**WHAT NEEDS TO BE DONE**
Show each line in the data below that contains the string "annotSet", treating uppercase and lowercase letters as different.

**RECORDS FOR PROCESSING**
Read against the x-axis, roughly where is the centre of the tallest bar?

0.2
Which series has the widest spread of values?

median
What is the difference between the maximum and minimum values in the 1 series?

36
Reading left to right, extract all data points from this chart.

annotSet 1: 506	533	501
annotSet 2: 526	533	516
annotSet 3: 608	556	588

* * *

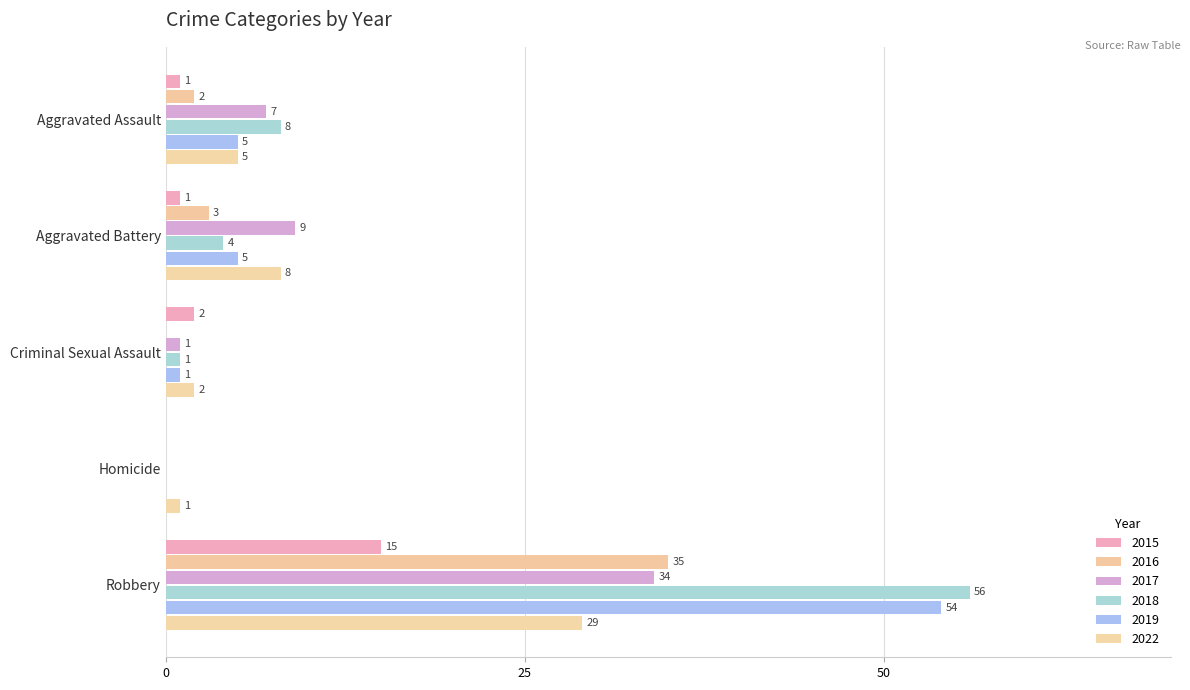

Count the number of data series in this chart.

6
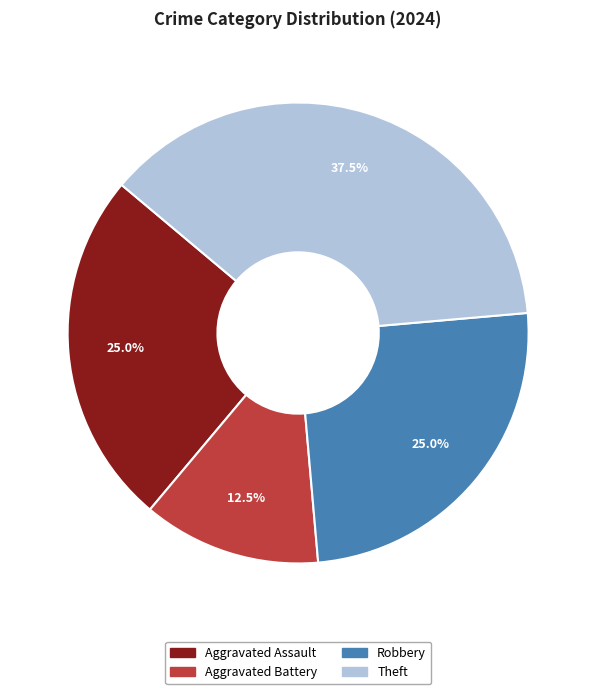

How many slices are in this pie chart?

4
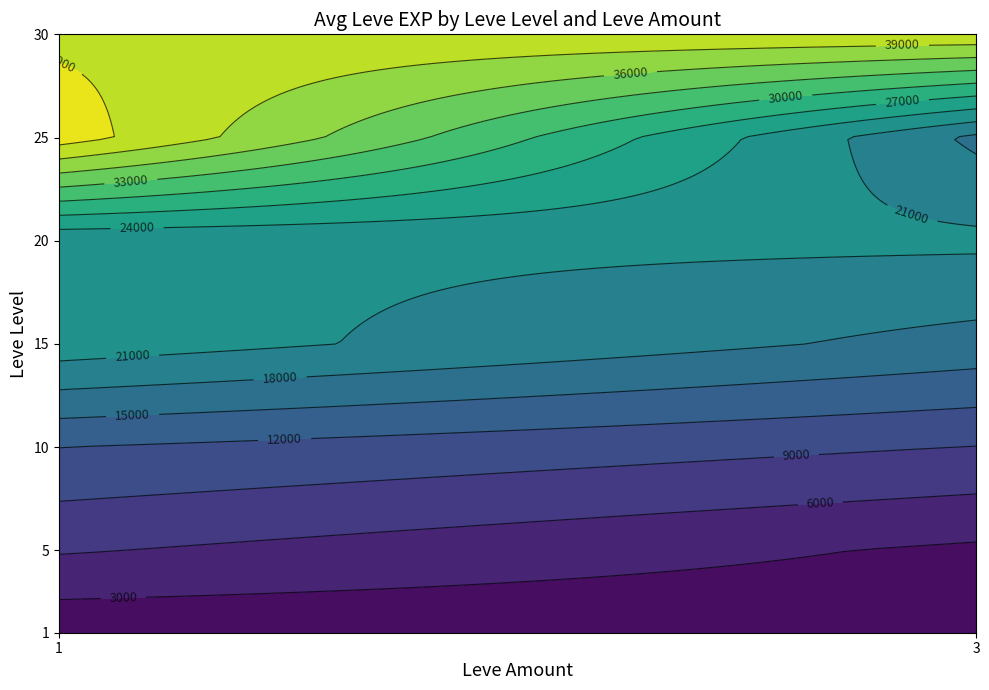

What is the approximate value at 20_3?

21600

---

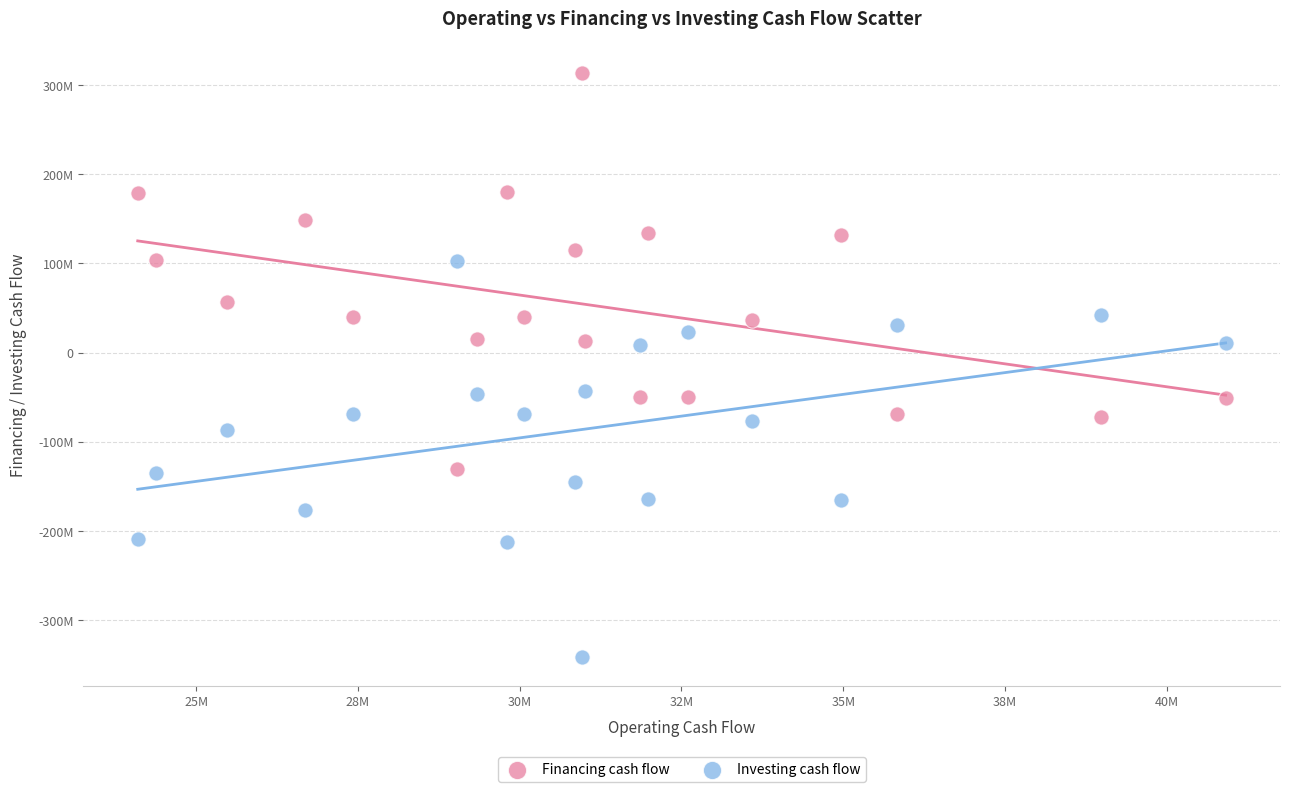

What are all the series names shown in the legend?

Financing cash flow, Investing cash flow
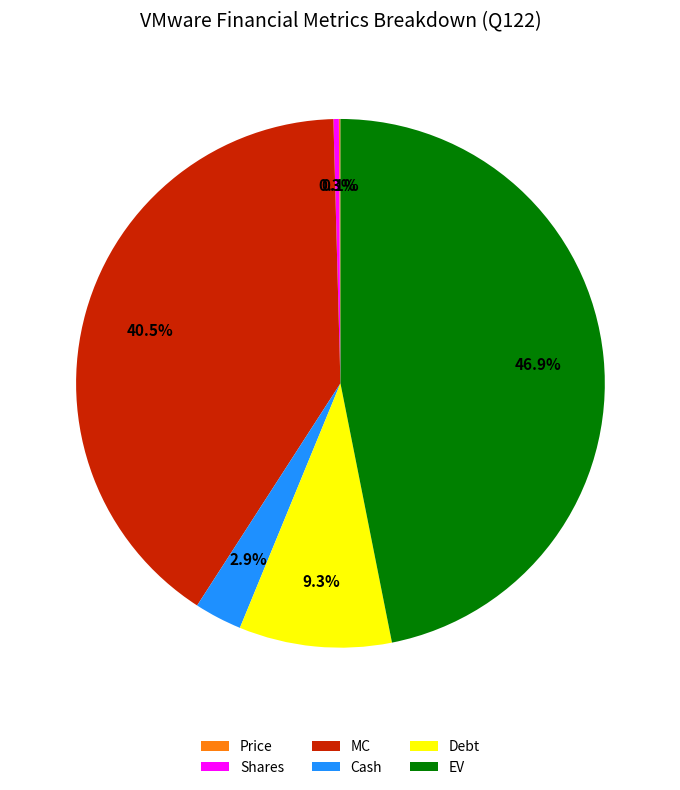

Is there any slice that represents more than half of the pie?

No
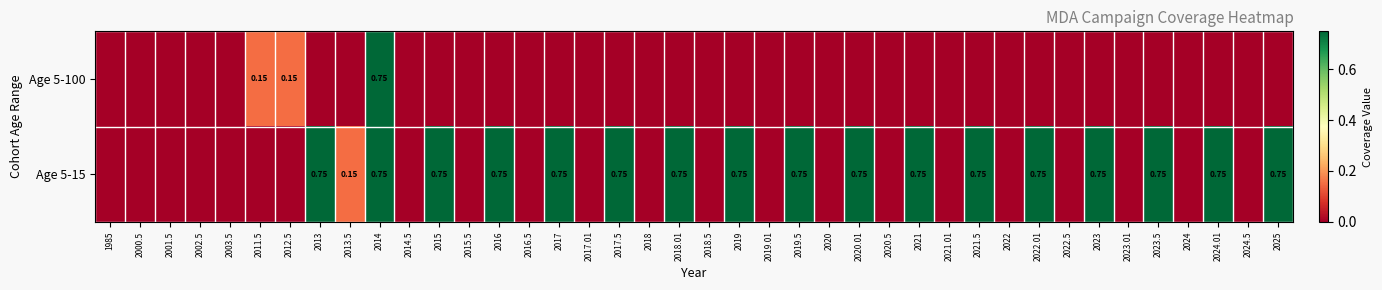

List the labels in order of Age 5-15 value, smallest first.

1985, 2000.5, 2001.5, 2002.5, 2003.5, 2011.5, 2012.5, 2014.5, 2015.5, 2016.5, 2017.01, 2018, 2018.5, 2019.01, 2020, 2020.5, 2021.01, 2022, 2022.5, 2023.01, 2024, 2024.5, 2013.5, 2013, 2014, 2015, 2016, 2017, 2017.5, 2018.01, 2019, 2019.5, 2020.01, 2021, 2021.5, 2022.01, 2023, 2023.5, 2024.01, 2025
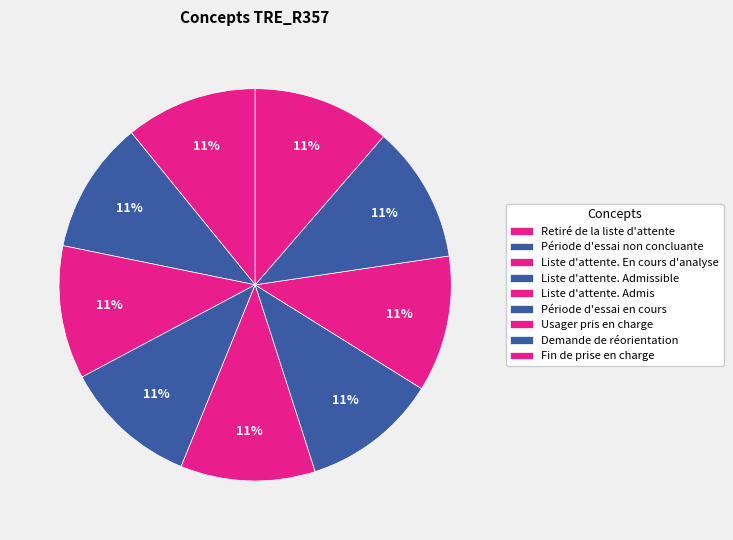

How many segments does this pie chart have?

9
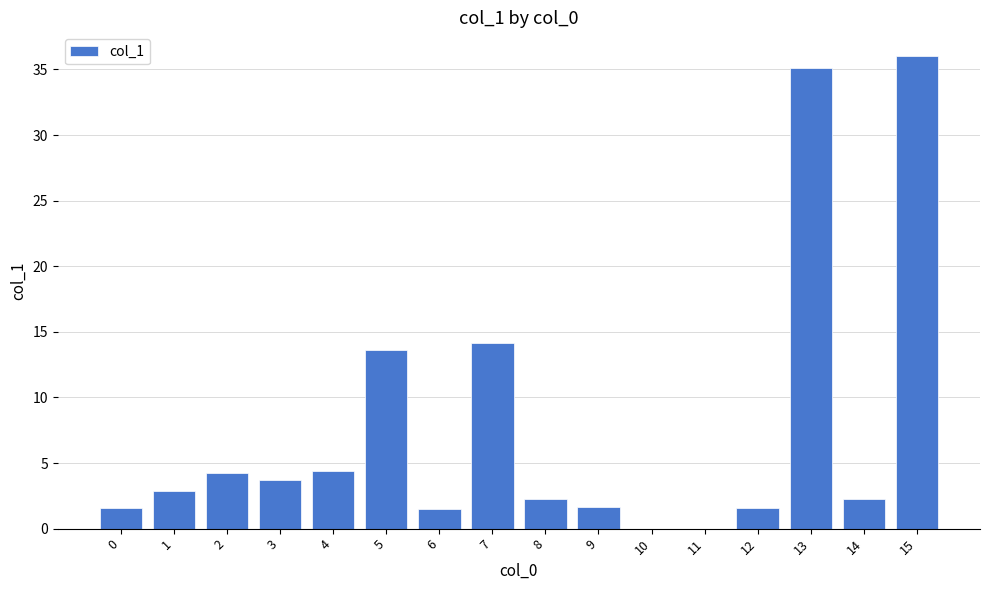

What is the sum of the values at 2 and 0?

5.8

**RESPONSE AREA**
annotSet 1: 506	533	501
annotSet 2: 526	533	516
annotSet 3: 608	556	588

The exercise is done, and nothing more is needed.